# Consignas:
1. Enumera todo aquello con lo que cambiaron las aulas de las instituciones privadas según el texto sobre la pandemia y las brechas educativas.
2. Reproduce sin cambios el fragmento del texto sobre la pandemia y las brechas educativas que comienza con las palabras que contienen "La pandemia y" y termina con "diferencia de clase.".

# Texto del ejercicio:

La pandemia y sus brechas educativas.

Por Sergio Montoya

Recuerdo que cuando era niño, yo siempre asistí a escuelas públicas, y en educación básica la diferencia con las privadas era solamente en cuanto a la atención a los alumnos y estructural, y claro, la diferencia de clase.

Me explico, en las escuelas privadas los salones tenían a menos alumnos y alumnas y el o la docente podía atenderlos en forma más especializada, los bancos, canchas, cafetería y demás espacios iban acordes con el nivel de clase que asistía a ellos. Pero tanto públicas como privadas teníamos el mismo sistema básico educativo, la tecnología no existía como hoy, ambas instituciones teníamos pizarrones de tiza y mapas mundi y más cosas pegadas a las paredes.

La capacidad de cada uno de nosotros en las escuelas públicas se basaba más en la capacidad individual, claro, en las privadas existía un mayor cobijo y acompañamiento para estudiar y menos distracciones de carencias sociales y económicas, pero la brecha entre unas y otras no tenía todavía las características y consecuencias de estos tiempos.

Imagen: El Sol de Durango

Incluso antes de la pandemia en 2020, con las reformas educativas, las instituciones privadas contaban ya con la facilidad de incorporar sistemas educativos paralelos a los oficiales, más avanzados e incluso personalizados. Sus aulas cambiaron con la tecnología: equipos de audio, imagen y sonido; internet; tabletas para cada alumna y alumno; bancos integrales; pizarras digitales, talleres con tecnologías de aprendizaje; todo a su vez integrado al programa educativo y a los sistemas digitales en la mano de cada alumna y alumno.

En cambio, en las escuelas públicas, cuando he ingresado a ellas, me parecen un viaje en el tiempo. Un viaje a mi infancia. Los mismos salones, las mismas ilustraciones en las paredes, la misma pizarra de tiza, incluso los mismos 50 bancos de madera de hace 40 años. Y sin cambios estructurales más que pintura.

# Datos de origen:

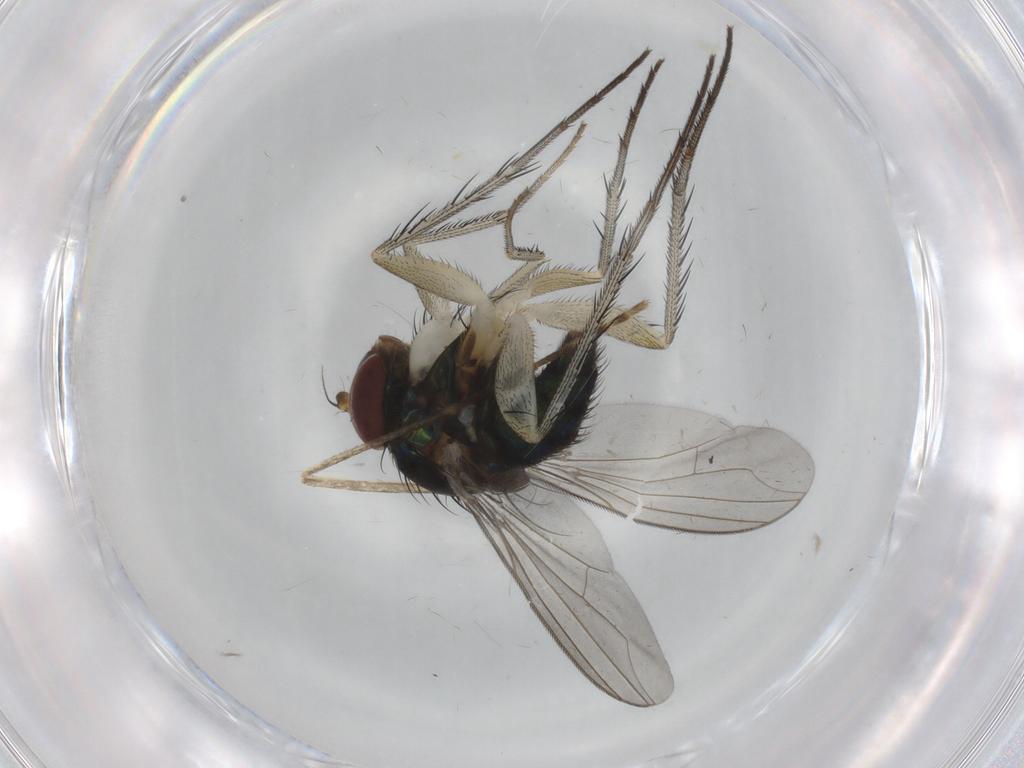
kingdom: Animalia
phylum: Arthropoda
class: Insecta
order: Diptera
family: Dolichopodidae
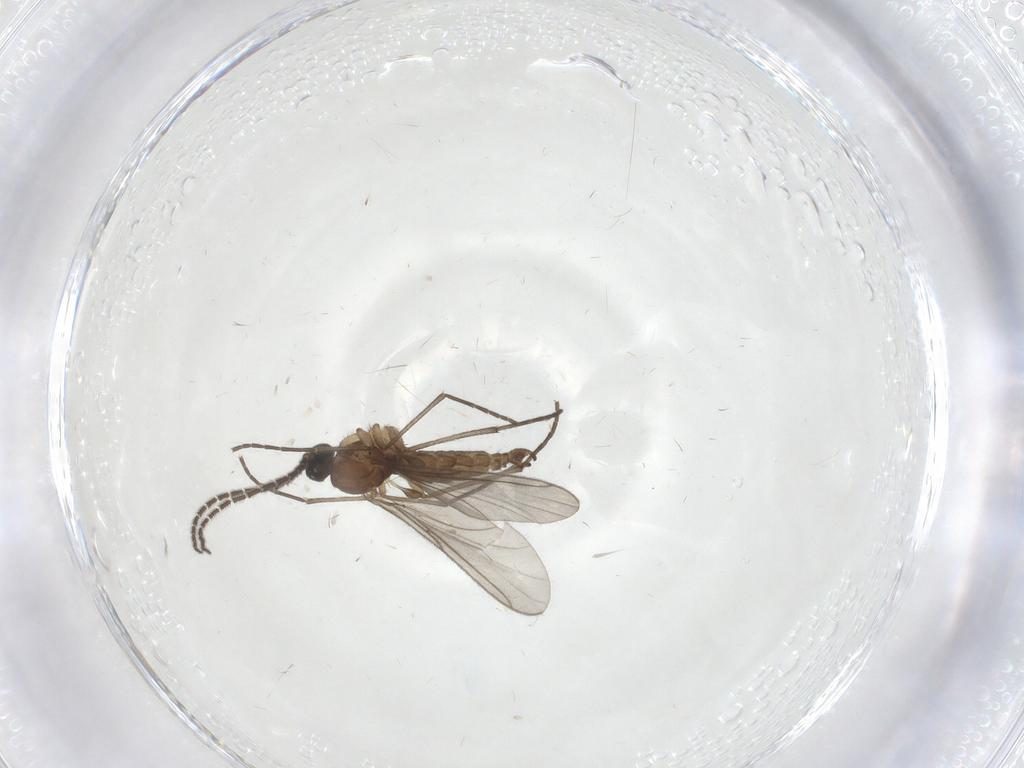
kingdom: Animalia
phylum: Arthropoda
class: Insecta
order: Diptera
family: Sciaridae
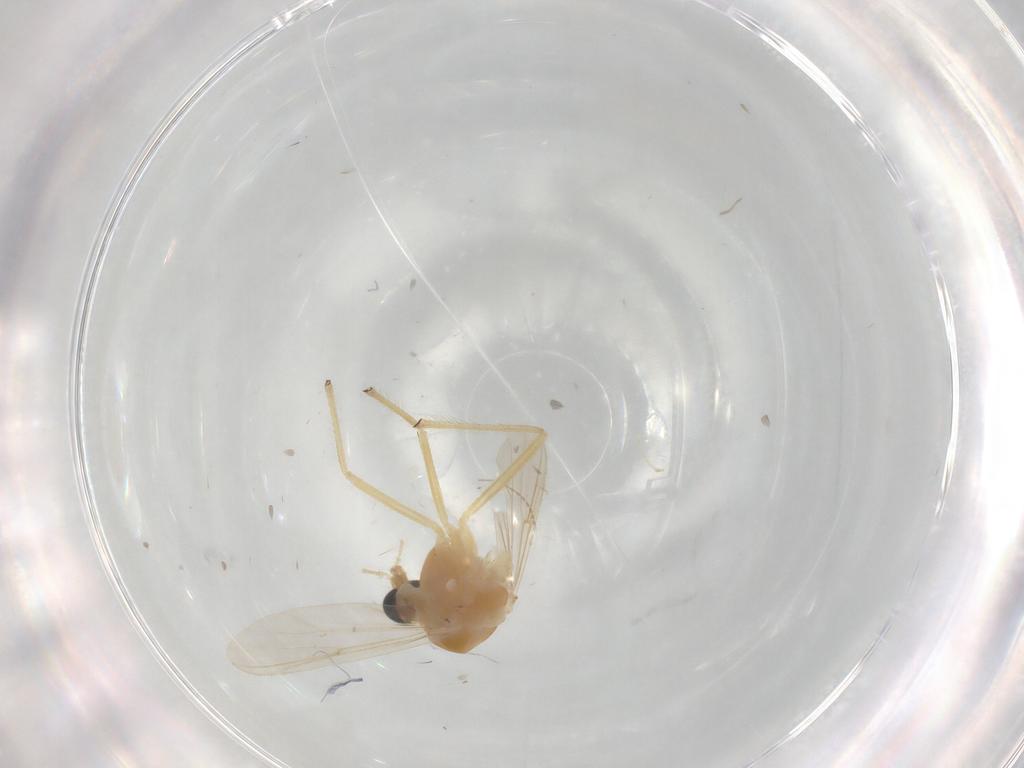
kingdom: Animalia
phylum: Arthropoda
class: Insecta
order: Diptera
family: Chironomidae
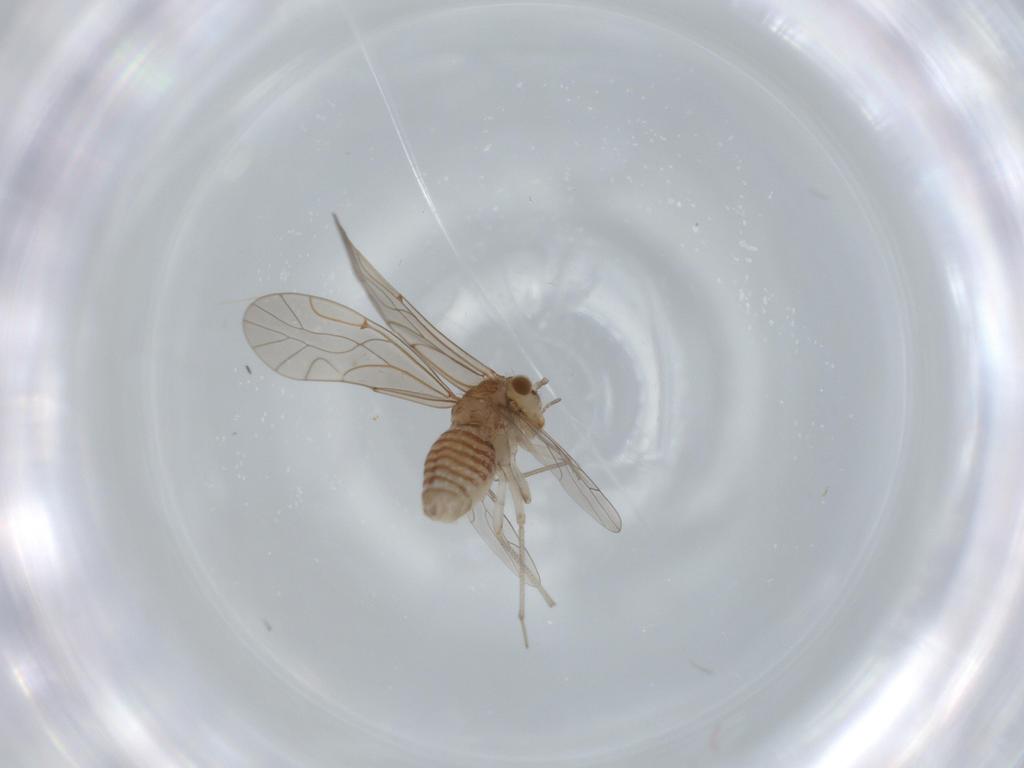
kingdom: Animalia
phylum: Arthropoda
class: Insecta
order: Psocodea
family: Lachesillidae
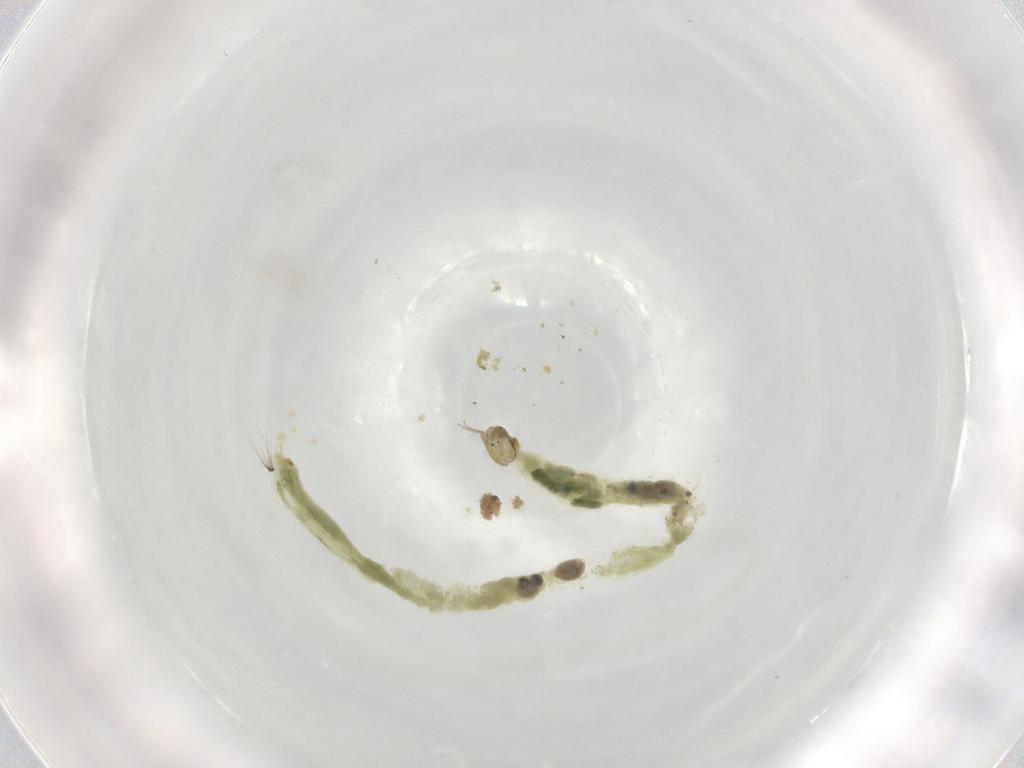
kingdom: Animalia
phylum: Arthropoda
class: Insecta
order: Diptera
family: Chironomidae
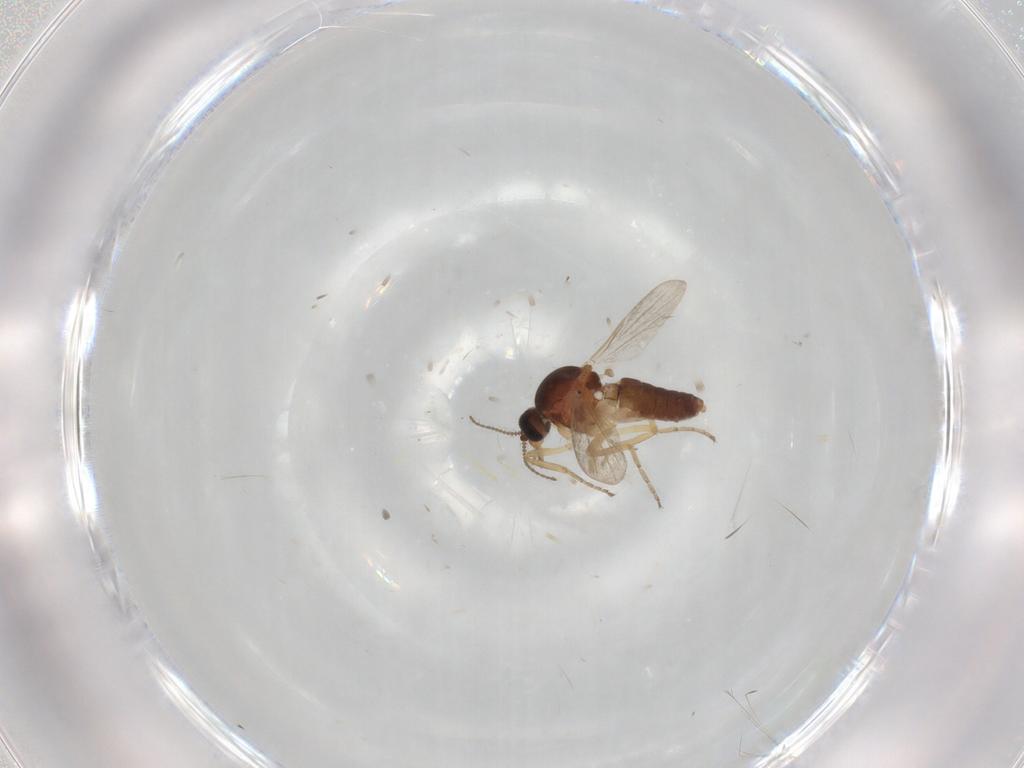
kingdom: Animalia
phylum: Arthropoda
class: Insecta
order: Diptera
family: Ceratopogonidae
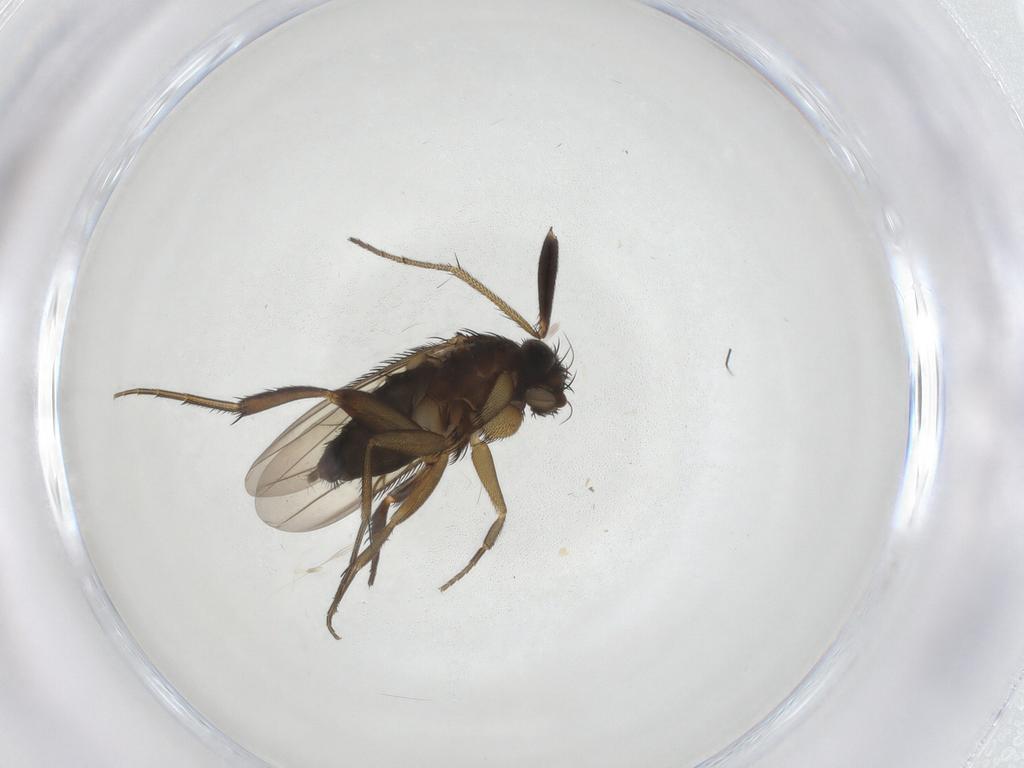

# Ejercicio resuelto:
1.
- Equipos de audio, imagen y sonido
- Internet
- Tabletas para cada alumna y alumno
- Bancos integrales
- Pizarras digitales
- Talleres con tecnologías de aprendizaje

2.
La pandemia y sus brechas educativas.

Por Sergio Montoya

Recuerdo que cuando era niño, yo siempre asistí a escuelas públicas, y en educación básica la diferencia con las privadas era solamente en cuanto a la atención a los alumnos y estructural, y claro, la diferencia de clase.